[What the task requires]
From the line that contains "Wednesday, February 19, 2020 Q50 Page 4 of 6" to the final line below, both included, print each line exactly and skip the pictures.
[[ Supplied information open ]]
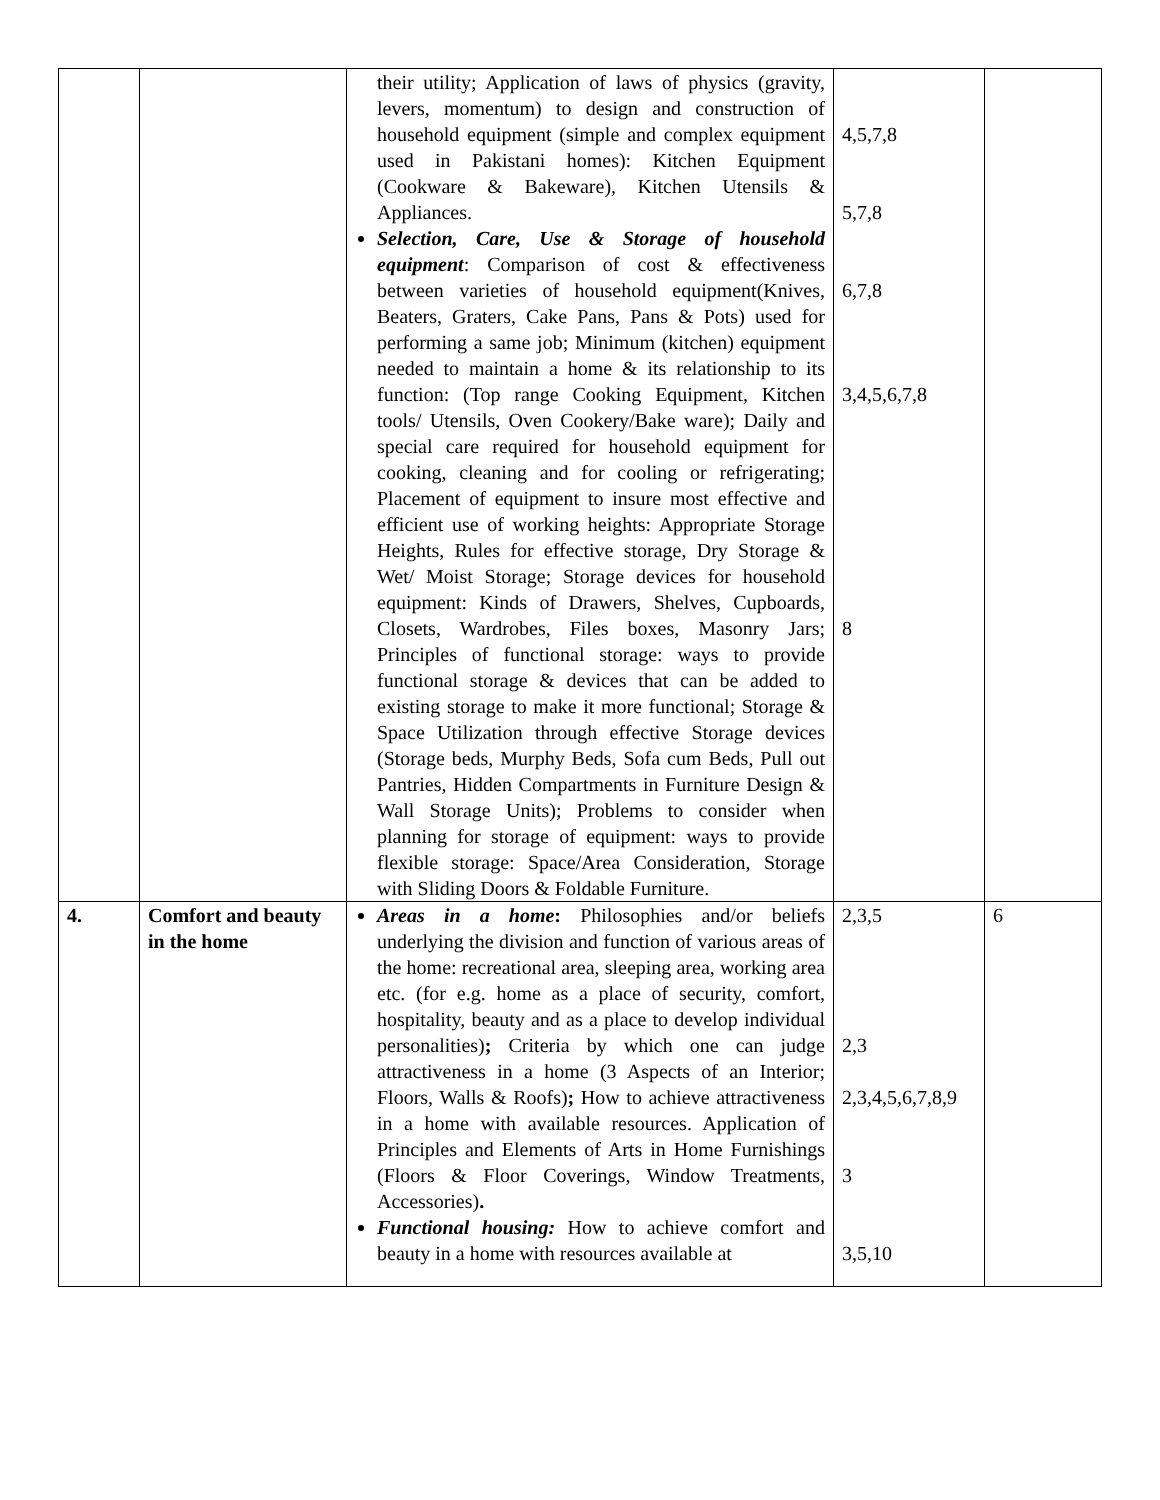| | | their utility; Application of laws of physics (gravity, levers, momentum) to design and construction of household equipment (simple and complex equipment used in Pakistani homes): Kitchen Equipment (Cookware & Bakeware), Kitchen Utensils & Appliances. Selection, Care, Use & Storage of household equipment : Comparison of cost & effectiveness between varieties of household equipment(Knives, Beaters, Graters, Cake Pans, Pans & Pots) used for performing a same job; Minimum (kitchen) equipment needed to maintain a home & its relationship to its function: (Top range Cooking Equipment, Kitchen tools/ Utensils, Oven Cookery/Bake ware); Daily and special care required for household equipment for cooking, cleaning and for cooling or refrigerating; Placement of equipment to insure most effective and efficient use of working heights: Appropriate Storage Heights, Rules for effective storage, Dry Storage & Wet/ Moist Storage; Storage devices for household equipment: Kinds of Drawers, Shelves, Cupboards, Closets, Wardrobes, Files boxes, Masonry Jars; Principles of functional storage: ways to provide functional storage & devices that can be added to existing storage to make it more functional; Storage & Space Utilization through effective Storage devices (Storage beds, Murphy Beds, Sofa cum Beds, Pull out Pantries, Hidden Compartments in Furniture Design & Wall Storage Units); Problems to consider when planning for storage of equipment: ways to provide flexible storage: Space/Area Consideration, Storage with Sliding Doors & Foldable Furniture. | 4,5,7,8 5,7,8 6,7,8 3,4,5,6,7,8 8 | |
| 4. | Comfort and beauty in the home | Areas in a home : Philosophies and/or beliefs underlying the division and function of various areas of the home: recreational area, sleeping area, working area etc. (for e.g. home as a place of security, comfort, hospitality, beauty and as a place to develop individual personalities) ; Criteria by which one can judge attractiveness in a home (3 Aspects of an Interior; Floors, Walls & Roofs) ; How to achieve attractiveness in a home with available resources. Application of Principles and Elements of Arts in Home Furnishings (Floors & Floor Coverings, Window Treatments, Accessories) . Functional housing: How to achieve comfort and beauty in a home with resources available at | 2,3,5 2,3 2,3,4,5,6,7,8,9 3 3,5,10 | 6 |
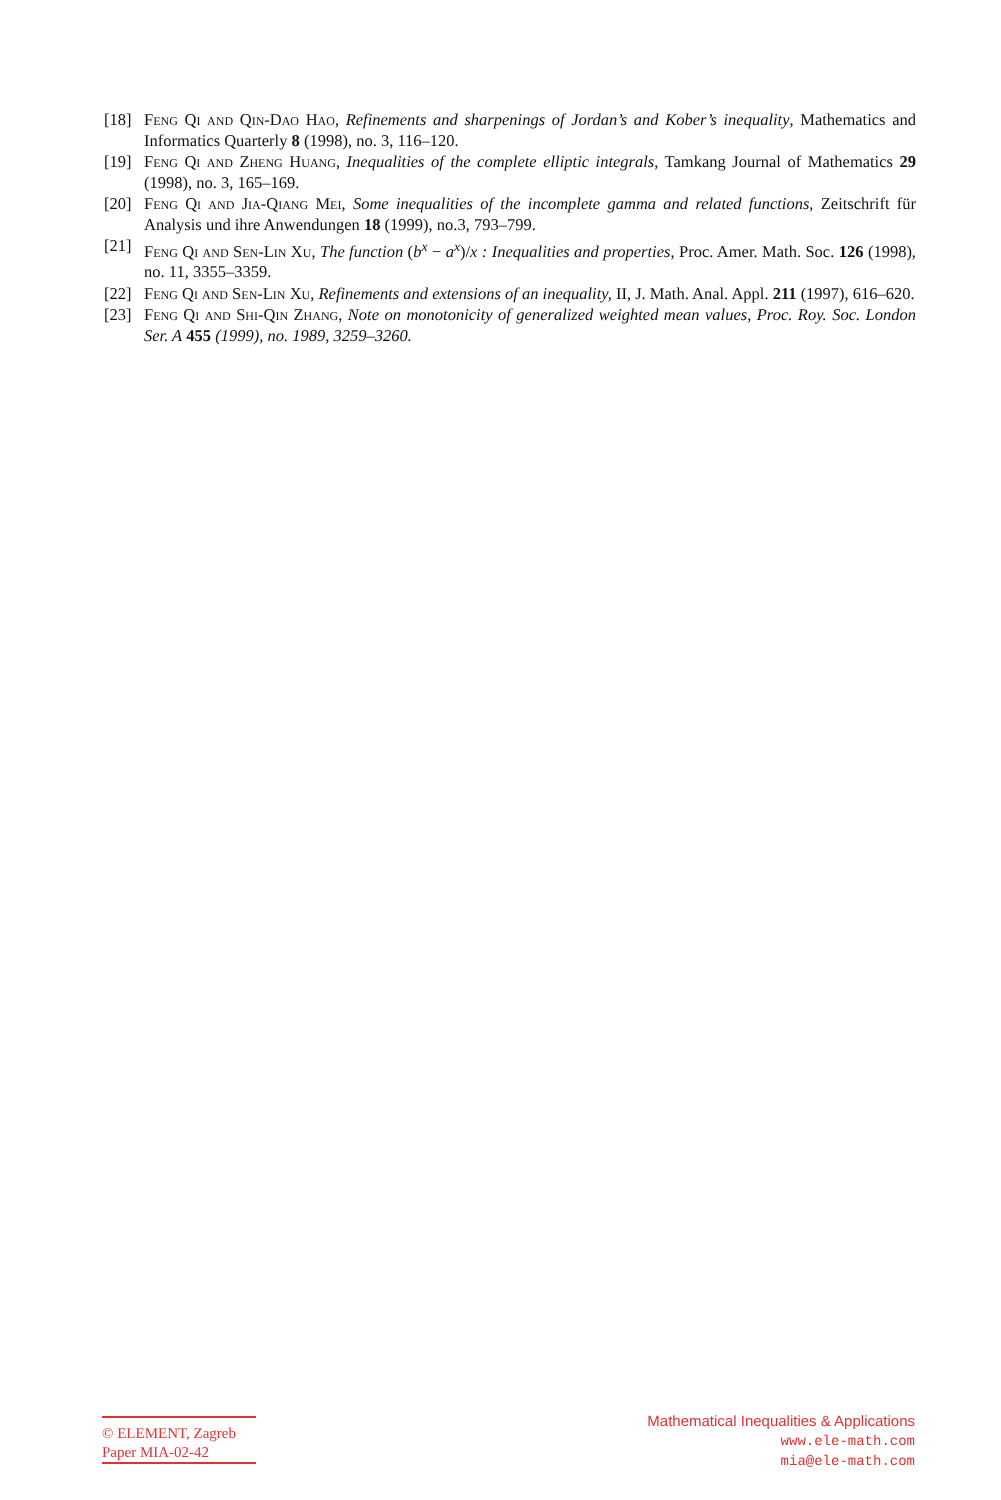[18] Feng Qi and Qin-Dao Hao, Refinements and sharpenings of Jordan’s and Kober’s inequality, Mathematics and Informatics Quarterly 8 (1998), no. 3, 116–120.
[19] Feng Qi and Zheng Huang, Inequalities of the complete elliptic integrals, Tamkang Journal of Mathematics 29 (1998), no. 3, 165–169.
[20] Feng Qi and Jia-Qiang Mei, Some inequalities of the incomplete gamma and related functions, Zeitschrift für Analysis und ihre Anwendungen 18 (1999), no.3, 793–799.
[21] Feng Qi and Sen-Lin Xu, The function (b<sup>x</sup> − a<sup>x</sup>)/x : Inequalities and properties, Proc. Amer. Math. Soc. 126 (1998), no. 11, 3355–3359.
[22] Feng Qi and Sen-Lin Xu, Refinements and extensions of an inequality, II, J. Math. Anal. Appl. 211 (1997), 616–620.
[23] Feng Qi and Shi-Qin Zhang, Note on monotonicity of generalized weighted mean values, Proc. Roy. Soc. London Ser. A 455 (1999), no. 1989, 3259–3260.
© ELEMENT, Zagreb
Paper MIA-02-42
Mathematical Inequalities & Applications
www.ele-math.com
mia@ele-math.com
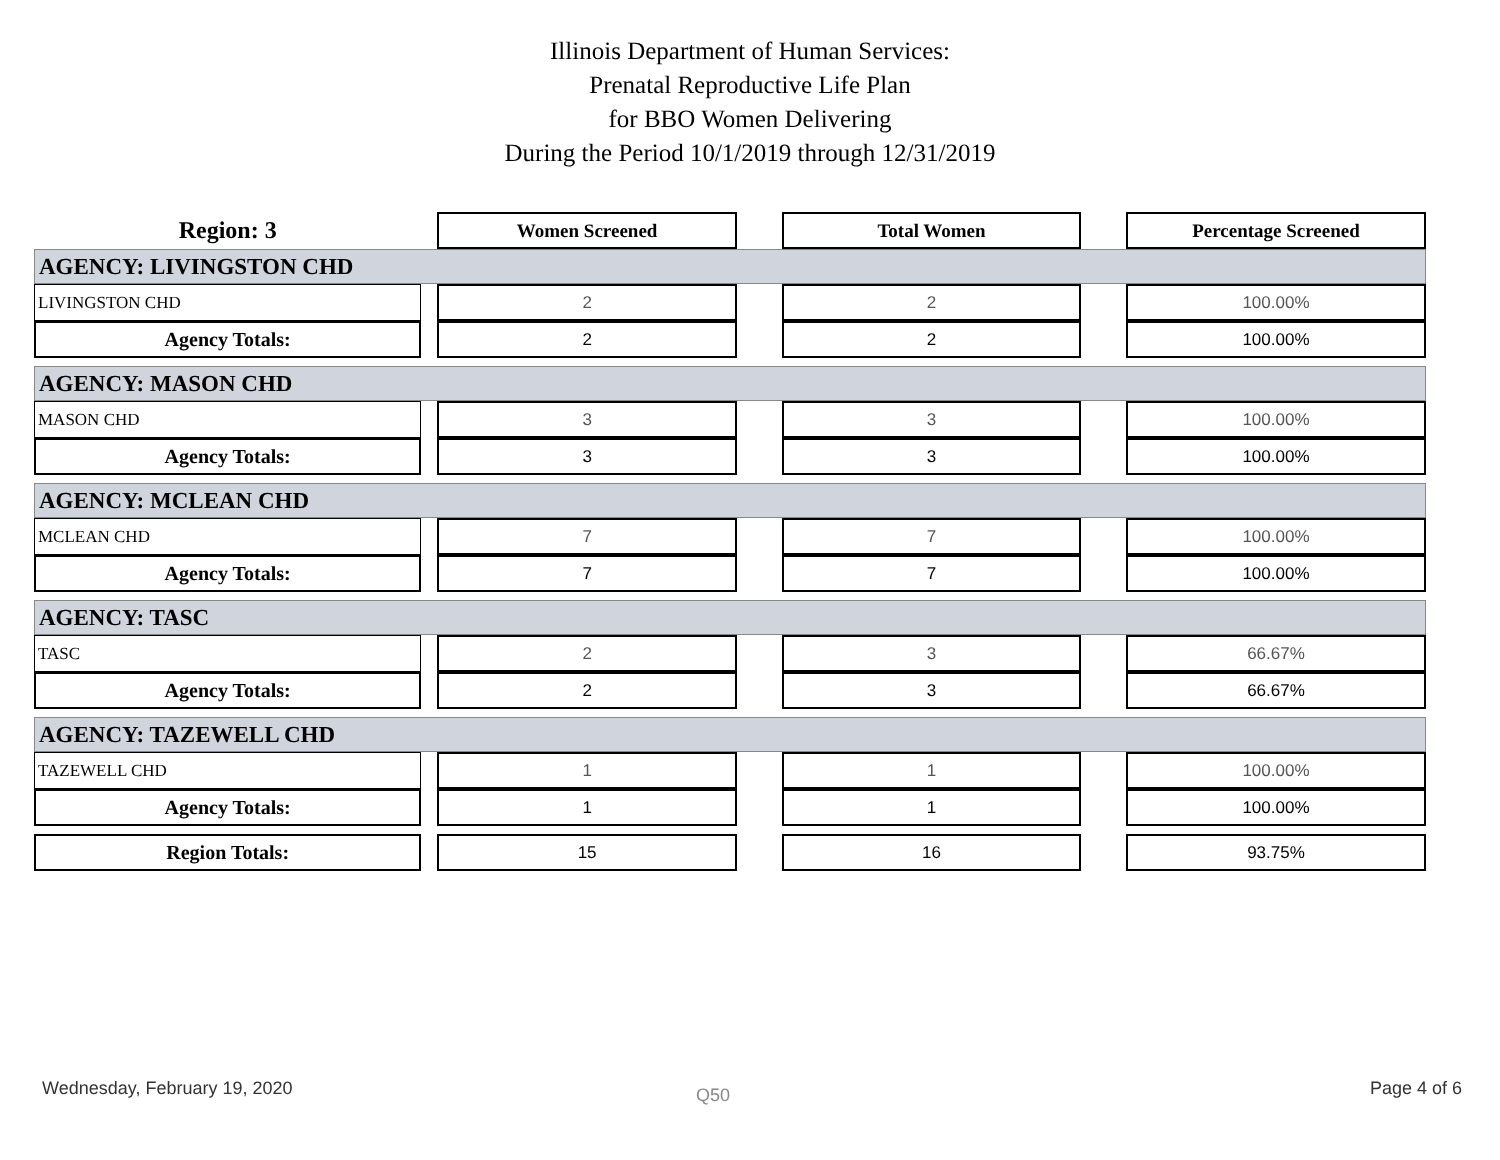Illinois Department of Human Services:
Prenatal Reproductive Life Plan
for BBO Women Delivering
During the Period 10/1/2019 through 12/31/2019
| Region: 3 | | Women Screened | | Total Women | | Percentage Screened |
| AGENCY: LIVINGSTON CHD | | | | | | |
| LIVINGSTON CHD | | 2 | | 2 | | 100.00% |
| Agency Totals: | | 2 | | 2 | | 100.00% |
| AGENCY: MASON CHD | | | | | | |
| MASON CHD | | 3 | | 3 | | 100.00% |
| Agency Totals: | | 3 | | 3 | | 100.00% |
| AGENCY: MCLEAN CHD | | | | | | |
| MCLEAN CHD | | 7 | | 7 | | 100.00% |
| Agency Totals: | | 7 | | 7 | | 100.00% |
| AGENCY: TASC | | | | | | |
| TASC | | 2 | | 3 | | 66.67% |
| Agency Totals: | | 2 | | 3 | | 66.67% |
| AGENCY: TAZEWELL CHD | | | | | | |
| TAZEWELL CHD | | 1 | | 1 | | 100.00% |
| Agency Totals: | | 1 | | 1 | | 100.00% |
| Region Totals: | | 15 | | 16 | | 93.75% |
Wednesday, February 19, 2020 Q50 Page 4 of 6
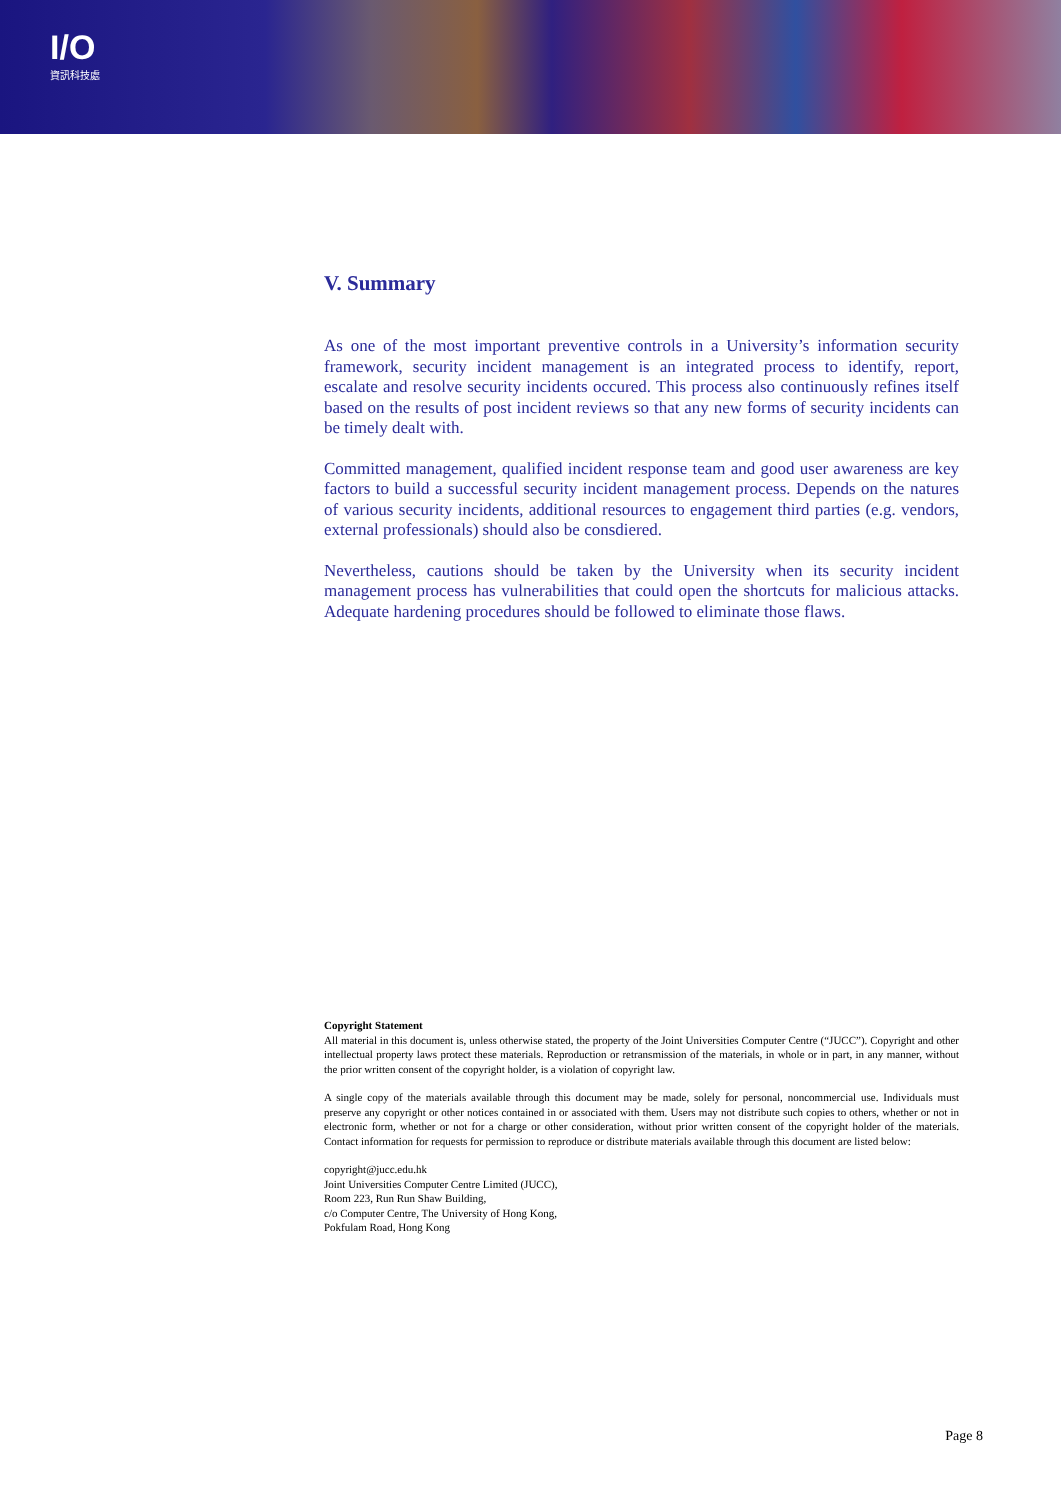I/O
資訊科技處
V. Summary
As one of the most important preventive controls in a University’s information security framework, security incident management is an integrated process to identify, report, escalate and resolve security incidents occured. This process also continuously refines itself based on the results of post incident reviews so that any new forms of security incidents can be timely dealt with.
Committed management, qualified incident response team and good user awareness are key factors to build a successful security incident management process. Depends on the natures of various security incidents, additional resources to engagement third parties (e.g. vendors, external professionals) should also be consdiered.
Nevertheless, cautions should be taken by the University when its security incident management process has vulnerabilities that could open the shortcuts for malicious attacks. Adequate hardening procedures should be followed to eliminate those flaws.
Copyright Statement
All material in this document is, unless otherwise stated, the property of the Joint Universities Computer Centre (“JUCC”). Copyright and other intellectual property laws protect these materials. Reproduction or retransmission of the materials, in whole or in part, in any manner, without the prior written consent of the copyright holder, is a violation of copyright law.
A single copy of the materials available through this document may be made, solely for personal, noncommercial use. Individuals must preserve any copyright or other notices contained in or associated with them. Users may not distribute such copies to others, whether or not in electronic form, whether or not for a charge or other consideration, without prior written consent of the copyright holder of the materials. Contact information for requests for permission to reproduce or distribute materials available through this document are listed below:
copyright@jucc.edu.hk
Joint Universities Computer Centre Limited (JUCC),
Room 223, Run Run Shaw Building,
c/o Computer Centre, The University of Hong Kong,
Pokfulam Road, Hong Kong
Page 8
[[ Supplied information closed ]]
[Answer to the exercise]
Wednesday, February 19, 2020 Q50 Page 4 of 6
I/O
資訊科技處
V. Summary
As one of the most important preventive controls in a University’s information security framework, security incident management is an integrated process to identify, report, escalate and resolve security incidents occured. This process also continuously refines itself based on the results of post incident reviews so that any new forms of security incidents can be timely dealt with.
Committed management, qualified incident response team and good user awareness are key factors to build a successful security incident management process. Depends on the natures of various security incidents, additional resources to engagement third parties (e.g. vendors, external professionals) should also be consdiered.
Nevertheless, cautions should be taken by the University when its security incident management process has vulnerabilities that could open the shortcuts for malicious attacks. Adequate hardening procedures should be followed to eliminate those flaws.
Copyright Statement
All material in this document is, unless otherwise stated, the property of the Joint Universities Computer Centre (“JUCC”). Copyright and other intellectual property laws protect these materials. Reproduction or retransmission of the materials, in whole or in part, in any manner, without the prior written consent of the copyright holder, is a violation of copyright law.
A single copy of the materials available through this document may be made, solely for personal, noncommercial use. Individuals must preserve any copyright or other notices contained in or associated with them. Users may not distribute such copies to others, whether or not in electronic form, whether or not for a charge or other consideration, without prior written consent of the copyright holder of the materials. Contact information for requests for permission to reproduce or distribute materials available through this document are listed below:
copyright@jucc.edu.hk
Joint Universities Computer Centre Limited (JUCC),
Room 223, Run Run Shaw Building,
c/o Computer Centre, The University of Hong Kong,
Pokfulam Road, Hong Kong
Page 8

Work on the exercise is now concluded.